OPORTUNISMO NAS RELAÇÕES PESSOAIS E A PREGUIÇA PARA A LEITURA

De Cláudio de Melo Silva – Olinda/PE

Nunca use de oportunismo nas suas relações pessoais, pois a vítima pode ser você. Existem aquelas pessoas que procuram a sua cara metade ou então fazer amigos, visando tão somente tirar partido de circunstâncias ou fatos para obtenção de vantagens pessoais, subordinando até os seus princípios, por causa de interesses momentâneos ou duradouros. Existem pessoas que só mantém uma amizade enquanto puder retirar dividendos dela. Já tive vários relacionamentos amorosos onde a última coisa que a pessoa do sexo oposto queria era um companheirismo. Quando elas descobriam que eu era pobre e não tinha recursos financeiros suficientes para cobrir as suas despesas pessoais, caiam fora.

Os colegas de trabalho as vezes pedem para eu relembrar algumas dessas ocorrências do meu passado. Isso os diverte, enquanto alimenta ainda mais a valorização do meu presente. Um desses meus casos hilários aconteceu quando conheci uma mulher que tinha um filho e um bom emprego no qual percebia um bom salário. Depois de uns dez meses de namoro, propus a ela juntar o nosso amor embaixo do mesmo teto e dividir as despesas do lar. Como resposta, ela desistiu do relacionamento, dizendo: “Mas é nada! Eu procurava um homem para bancar as despesas com o meu filho e para sustentar o meu luxo, vou dividir elas contigo? Estou fora!”.

Outra que tinha me dito que morava num palacete de dois andares, dormiu comigo lá em casa, e quando acordei e olhei para ela, a mesma estava com os olhos esbugalhados, olhando para o telhado coberto de telhas tipo canal, depois foi embora e nunca mais deu notícia. Uma terceira que morava num desses municípios pequenos de Pernambuco e que revelou ter sido tesoureira do seu ex-marido, dono de um desses parques infantis de rua, me abandonou depois de uma “lua-de-mel” lá em casa e não quis mais me ver, só porque no outro dia eu só dispunha do dinheiro contado da sua passagem de volta para casa.
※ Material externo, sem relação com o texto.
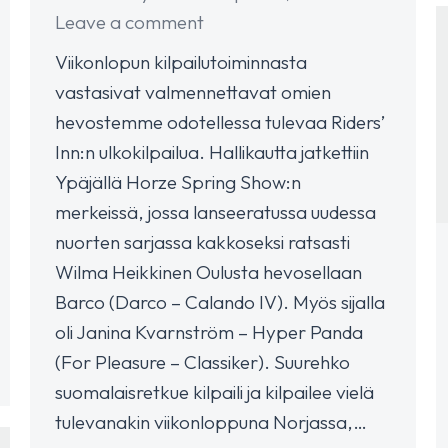
Leave a comment
Viikonlopun kilpailutoiminnasta
vastasivat valmennettavat omien
hevostemme odotellessa tulevaa Riders’
Inn:n ulkokilpailua. Hallikautta jatkettiin
Ypäjällä Horze Spring Show:n
merkeissä, jossa lanseeratussa uudessa
nuorten sarjassa kakkoseksi ratsasti
Wilma Heikkinen Oulusta hevosellaan
Barco (Darco – Calando IV). Myös sijalla
oli Janina Kvarnström – Hyper Panda
(For Pleasure – Classiker). Suurehko
suomalaisretkue kilpaili ja kilpailee vielä
tulevanakin viikonloppuna Norjassa,…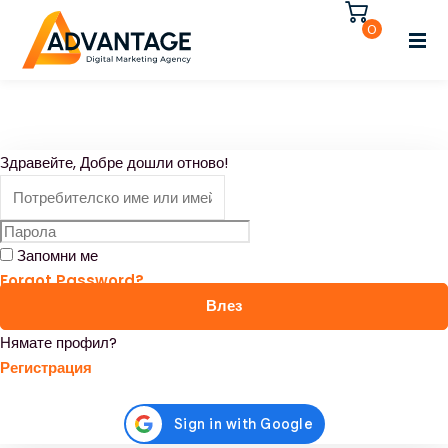
Влезте
Регистрирайте се
0
Влезте
Нямате акаунт?
Регистрирайте се
Регистрирайте се
Здравейте, Добре дошли отново!
Вече имате акаунт?
Влезте
Запомни ме
Forgot Password?
Влез
Нямате профил?
Регистрация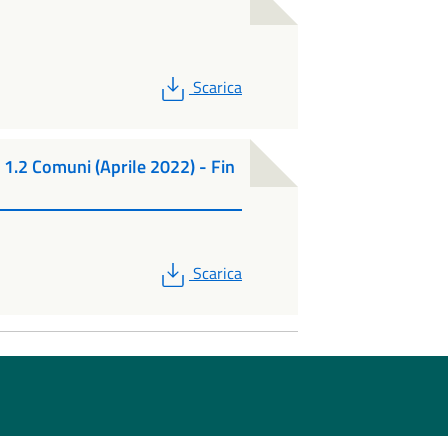
PDF
Scarica
 1.2 Comuni (Aprile 2022) - Fin
PDF
Scarica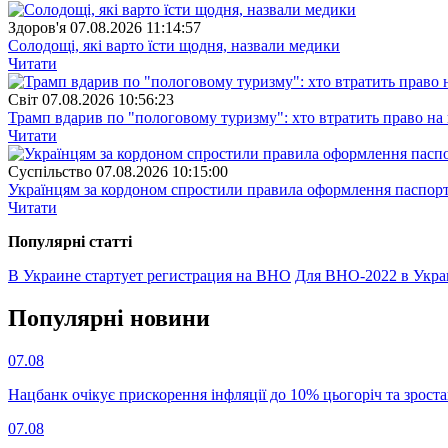
Здоров'я
07.08.2026 11:14:57
Солодощі, які варто їсти щодня, назвали медики
Читати
Свiт
07.08.2026 10:56:23
Трамп вдарив по "пологовому туризму": хто втратить право н
Читати
Суспiльство
07.08.2026 10:15:00
Українцям за кордоном спростили правила оформлення паспорт
Читати
Популярнi статтi
В Украине стартует регистрация на ВНО
Для ВНО-2022 в Укра
Популярнi новини
07.08
Нацбанк очікує прискорення інфляції до 10% цьогоріч та зрост
07.08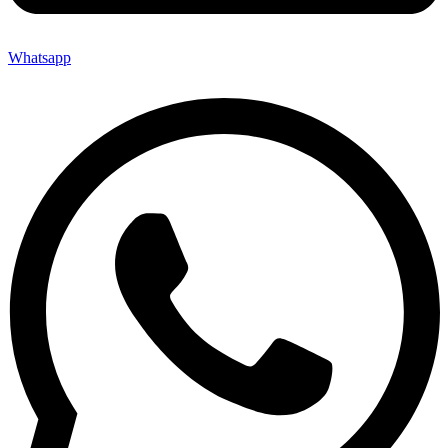
Whatsapp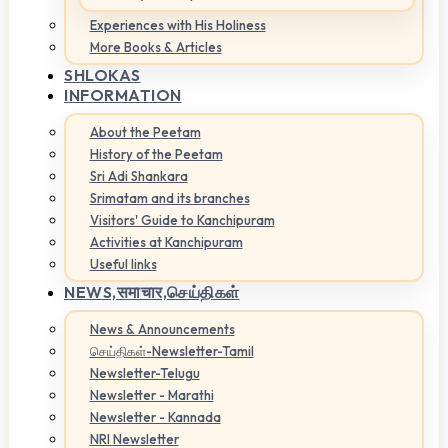
Experiences with His Holiness
More Books & Articles
SHLOKAS
INFORMATION
About the Peetam
History of the Peetam
Sri Adi Shankara
Srimatam and its branches
Visitors' Guide to Kanchipuram
Activities at Kanchipuram
Useful links
NEWS,
समाचार,செய்திகள்
News & Announcements
செய்திகள்-Newsletter-Tamil
Newsletter-Telugu
Newsletter - Marathi
Newsletter - Kannada
NRI Newsletter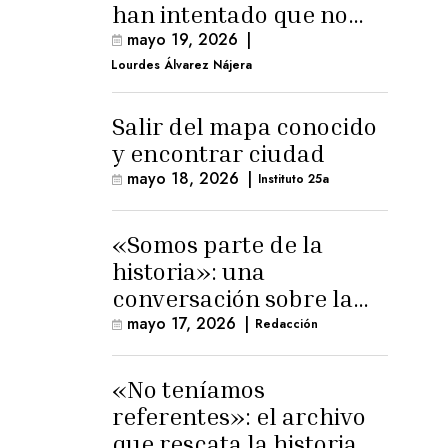
han intentado que no
exista el terreno
mayo 19, 2026
|
comunal»
Lourdes Álvarez Nájera
Salir del mapa conocido
y encontrar ciudad
mayo 18, 2026
|
Instituto 25a
«Somos parte de la
historia»: una
conversación sobre la
memoria trans
mayo 17, 2026
|
Redacción
masculina
«No teníamos
referentes»: el archivo
que rescata la historia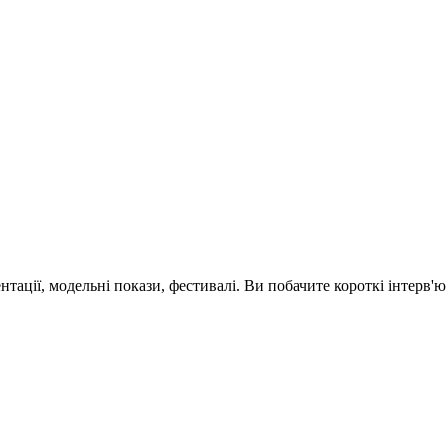
зентації, модельні покази, фестивалі. Ви побачите короткі інтерв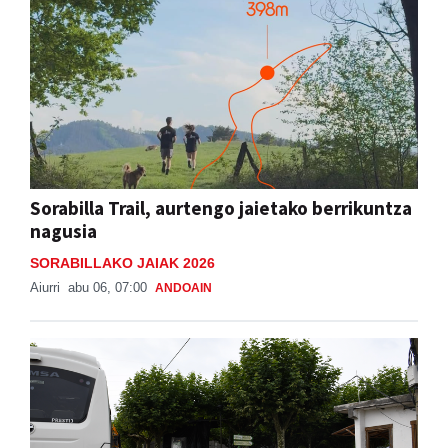
Sorabilla Trail, aurtengo jaietako berrikuntza
nagusia
SORABILLAKO JAIAK 2026
Aiurri
abu 06, 07:00
ANDOAIN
Mas, eu também fui o autor de uma dessas desistências, quando uma delas, que tinha dois filhos, havia me prometido que se ela fosse morar comigo não os levaria para eu criá-los. Porém, ao conversar com a mãe dela, a mesma retrucou: “O quê? Se ela for morar com você eu mesma não ficarei criando os filhos dela. E outra coisa, quem quer a mãe, quer os filhos!”. Foi quando eu expliquei para as duas: “Também, quem casa pensa em amar e cuidar a princípio só de uma pessoa. Portanto, não pretendo levar mais duas de bônus!”. Moral da minha história sentimental: Muitas brasileiras são preguiçosas para a leitura, pois ao que parece todas elas só leram as duas primeiras palavras do meu anúncio nos classificados do Jornal do Commercio que dizia: “DIRETOR de empresa, romântico, carinhoso, sem vícios, apreciador da boa música, trabalhador, organizado, respeitador do meio ambiente, busca uma companheira com atributos iguais para um relacionamento sério”. 

Aproveito esta para enviar um AVISO ABERTO A EQUIPE DO FACEBOOK: Eu não enviei e nem autorizei a ninguém enviar qualquer resposta para os senhores de outros Estados e municípios. Portanto, de público, declaro que não partiu de mim qualquer dessas comunicações informadas por vocês. Assim, desde já, não poderei ser responsabilizado por qualquer dano moral a terceiros.